While altering the artist-viewer dynamic that self-portraits had previously established, the status of selfies as “social objects” have also helped alter the purpose behind self-depiction in the technological age. A 2018 study conducted by Sarah Diefenbach and Lara Christoforakos at the Ludwig Maximilian University of Munich investigated the psychological effects of selfie-taking as a means of self-presentation. The study participants’ reported feelings toward selfies—the emotional and social impacts that taking and posting selfies may have—varied from person to person, correlated to their levels of self-promotion and self-disclosure. Diefenbach and Christoforakos offer the possibility that the appeal of selfies lies not in a singular effect which could be deemed positive or negative, but rather in the fact that selfies provide “a lightweight possibility for self-presentation.” The selfie provides an outlet for self-expression that the self-portrait had previously laid claim to. However, it does so in a way that “feels good for people, [and] does not reveal too much about deeper motivations,” essentially allowing the viewer to determine whatever the image’s underlying purpose is. With such a rapid process for image production, image posting, and social feedback that allows the subject to “strategically adjust and experiment with the impression they make on others,” the subject of a selfie retains an adaptable and inconsequential identity in the context of the single image, something that was difficult to accomplish with self-portraits given the medium’s own set of constraints. Thus, the selfie as a mode of self-depiction may have altered the previously established motivation of wanting to express a complex n identity to a viewer to wanting to ‘please’” the viewer instead (Diefenbach and Christoforakos).

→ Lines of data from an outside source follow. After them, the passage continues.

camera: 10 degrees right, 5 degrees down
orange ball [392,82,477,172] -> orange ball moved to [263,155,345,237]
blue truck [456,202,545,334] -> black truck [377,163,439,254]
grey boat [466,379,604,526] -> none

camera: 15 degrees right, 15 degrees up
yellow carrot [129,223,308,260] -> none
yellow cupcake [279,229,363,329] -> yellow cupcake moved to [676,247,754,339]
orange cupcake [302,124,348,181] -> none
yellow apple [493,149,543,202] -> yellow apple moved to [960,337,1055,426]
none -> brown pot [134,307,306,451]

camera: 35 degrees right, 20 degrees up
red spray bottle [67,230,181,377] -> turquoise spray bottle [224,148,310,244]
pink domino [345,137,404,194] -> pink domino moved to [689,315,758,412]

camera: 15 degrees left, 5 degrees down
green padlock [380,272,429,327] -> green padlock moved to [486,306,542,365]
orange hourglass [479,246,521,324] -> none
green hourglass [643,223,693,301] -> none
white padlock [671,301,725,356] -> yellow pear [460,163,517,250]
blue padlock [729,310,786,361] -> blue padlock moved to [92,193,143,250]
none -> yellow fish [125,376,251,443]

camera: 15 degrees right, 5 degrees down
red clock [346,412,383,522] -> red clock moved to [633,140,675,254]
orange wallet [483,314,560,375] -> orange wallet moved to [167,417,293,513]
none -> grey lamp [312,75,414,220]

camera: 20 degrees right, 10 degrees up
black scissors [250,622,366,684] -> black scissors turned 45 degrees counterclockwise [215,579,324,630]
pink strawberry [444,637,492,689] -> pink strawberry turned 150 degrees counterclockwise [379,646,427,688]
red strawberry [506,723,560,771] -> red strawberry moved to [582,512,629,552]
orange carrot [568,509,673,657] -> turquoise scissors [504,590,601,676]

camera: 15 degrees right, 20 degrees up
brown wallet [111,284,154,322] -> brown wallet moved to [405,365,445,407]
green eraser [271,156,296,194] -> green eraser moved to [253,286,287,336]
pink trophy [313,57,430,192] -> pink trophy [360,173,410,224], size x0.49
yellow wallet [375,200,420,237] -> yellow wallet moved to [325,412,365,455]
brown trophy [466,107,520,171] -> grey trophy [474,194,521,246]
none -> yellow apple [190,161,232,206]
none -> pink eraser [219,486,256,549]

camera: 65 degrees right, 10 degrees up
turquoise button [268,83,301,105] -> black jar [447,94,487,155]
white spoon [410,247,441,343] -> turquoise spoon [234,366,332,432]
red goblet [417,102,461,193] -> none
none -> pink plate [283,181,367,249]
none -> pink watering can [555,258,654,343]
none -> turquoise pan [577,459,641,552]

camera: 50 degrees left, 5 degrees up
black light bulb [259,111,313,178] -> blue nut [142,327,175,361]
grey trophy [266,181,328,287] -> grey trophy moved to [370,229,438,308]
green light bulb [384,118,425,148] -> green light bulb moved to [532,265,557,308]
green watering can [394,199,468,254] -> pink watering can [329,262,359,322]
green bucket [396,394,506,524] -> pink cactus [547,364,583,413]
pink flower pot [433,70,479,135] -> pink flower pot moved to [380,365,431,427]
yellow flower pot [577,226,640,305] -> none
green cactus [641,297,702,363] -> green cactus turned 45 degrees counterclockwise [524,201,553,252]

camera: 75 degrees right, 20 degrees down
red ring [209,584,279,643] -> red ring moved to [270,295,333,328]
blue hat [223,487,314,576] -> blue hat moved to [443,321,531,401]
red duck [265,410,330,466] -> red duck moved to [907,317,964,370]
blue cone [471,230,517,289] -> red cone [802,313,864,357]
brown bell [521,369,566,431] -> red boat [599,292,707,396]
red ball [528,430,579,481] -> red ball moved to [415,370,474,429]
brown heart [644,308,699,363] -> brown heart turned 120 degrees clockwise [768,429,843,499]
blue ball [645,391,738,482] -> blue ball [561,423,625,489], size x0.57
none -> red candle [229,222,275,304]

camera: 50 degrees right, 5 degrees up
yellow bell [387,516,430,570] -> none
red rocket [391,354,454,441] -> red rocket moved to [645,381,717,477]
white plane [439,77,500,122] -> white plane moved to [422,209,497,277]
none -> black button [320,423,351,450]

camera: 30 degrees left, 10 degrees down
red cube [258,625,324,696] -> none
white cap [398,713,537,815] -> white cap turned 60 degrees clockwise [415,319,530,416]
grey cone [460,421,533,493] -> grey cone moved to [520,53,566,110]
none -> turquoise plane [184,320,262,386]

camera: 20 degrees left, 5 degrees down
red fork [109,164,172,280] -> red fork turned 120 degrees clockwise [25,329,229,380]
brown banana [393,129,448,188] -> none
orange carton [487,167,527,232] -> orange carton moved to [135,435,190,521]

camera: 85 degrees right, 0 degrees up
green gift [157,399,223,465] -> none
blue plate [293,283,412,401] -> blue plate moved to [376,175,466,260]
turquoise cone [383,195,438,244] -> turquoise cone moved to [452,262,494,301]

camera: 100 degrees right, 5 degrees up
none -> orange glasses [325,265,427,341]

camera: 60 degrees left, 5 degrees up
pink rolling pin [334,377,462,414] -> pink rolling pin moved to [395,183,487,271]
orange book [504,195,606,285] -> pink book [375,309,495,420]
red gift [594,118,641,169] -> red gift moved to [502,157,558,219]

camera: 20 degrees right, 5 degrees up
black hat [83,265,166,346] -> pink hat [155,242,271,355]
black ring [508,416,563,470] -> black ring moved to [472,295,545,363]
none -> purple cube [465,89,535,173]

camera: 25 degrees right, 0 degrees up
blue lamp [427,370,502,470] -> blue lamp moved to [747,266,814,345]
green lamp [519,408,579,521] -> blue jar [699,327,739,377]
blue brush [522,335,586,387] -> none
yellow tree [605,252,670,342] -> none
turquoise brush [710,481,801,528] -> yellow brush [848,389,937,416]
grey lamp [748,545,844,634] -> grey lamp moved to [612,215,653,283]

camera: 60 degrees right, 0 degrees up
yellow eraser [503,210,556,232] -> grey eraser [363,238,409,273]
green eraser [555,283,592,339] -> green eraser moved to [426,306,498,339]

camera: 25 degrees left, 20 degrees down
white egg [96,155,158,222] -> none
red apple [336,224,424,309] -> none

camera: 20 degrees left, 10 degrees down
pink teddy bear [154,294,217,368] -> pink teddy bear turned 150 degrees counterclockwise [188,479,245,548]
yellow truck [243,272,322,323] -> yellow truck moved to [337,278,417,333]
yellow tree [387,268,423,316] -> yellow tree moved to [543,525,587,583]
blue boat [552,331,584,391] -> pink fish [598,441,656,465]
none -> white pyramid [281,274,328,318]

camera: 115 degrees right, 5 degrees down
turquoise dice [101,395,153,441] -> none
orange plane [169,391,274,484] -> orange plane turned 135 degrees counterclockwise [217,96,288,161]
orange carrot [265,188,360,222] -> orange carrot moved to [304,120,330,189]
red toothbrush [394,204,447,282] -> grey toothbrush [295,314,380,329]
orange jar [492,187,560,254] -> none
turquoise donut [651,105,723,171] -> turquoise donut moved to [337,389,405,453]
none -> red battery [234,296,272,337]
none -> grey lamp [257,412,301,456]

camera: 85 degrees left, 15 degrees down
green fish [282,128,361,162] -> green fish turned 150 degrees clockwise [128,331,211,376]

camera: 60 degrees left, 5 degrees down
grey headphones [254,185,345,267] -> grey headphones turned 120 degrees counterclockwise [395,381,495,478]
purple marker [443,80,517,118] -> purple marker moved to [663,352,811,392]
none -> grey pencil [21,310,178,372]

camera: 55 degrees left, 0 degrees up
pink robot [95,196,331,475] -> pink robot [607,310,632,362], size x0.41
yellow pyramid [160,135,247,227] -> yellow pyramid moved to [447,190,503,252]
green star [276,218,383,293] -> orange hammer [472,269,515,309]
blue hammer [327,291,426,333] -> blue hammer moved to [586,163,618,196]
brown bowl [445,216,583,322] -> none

The selfie’s key innovation is not simply technological. While the technological advances of cameras, smartphones, and social media led to the birth of the selfie in the early twenty-first century, the selfie’s most significant effect as an innovation is its alteration of how we view the practice of self-depiction in the twenty-first century. Where traditional self-portraits have served as a vehicle for artists to communicate their identities to viewers for centuries, the selfie shifted the artist-viewer dynamic by relying on the viewer to help shape the photo’s—and the artist’s— identity. Whether the selfie is of oneself on vacation, with friends, or simply alone in a bathroom with their smartphone pointed at the mirror, there is always an audience willing to praise or ridicule the image. In a highly connected, social media-centric world, the selfie serves as a reminder that everything, including our own identities, are a matter of public opinion.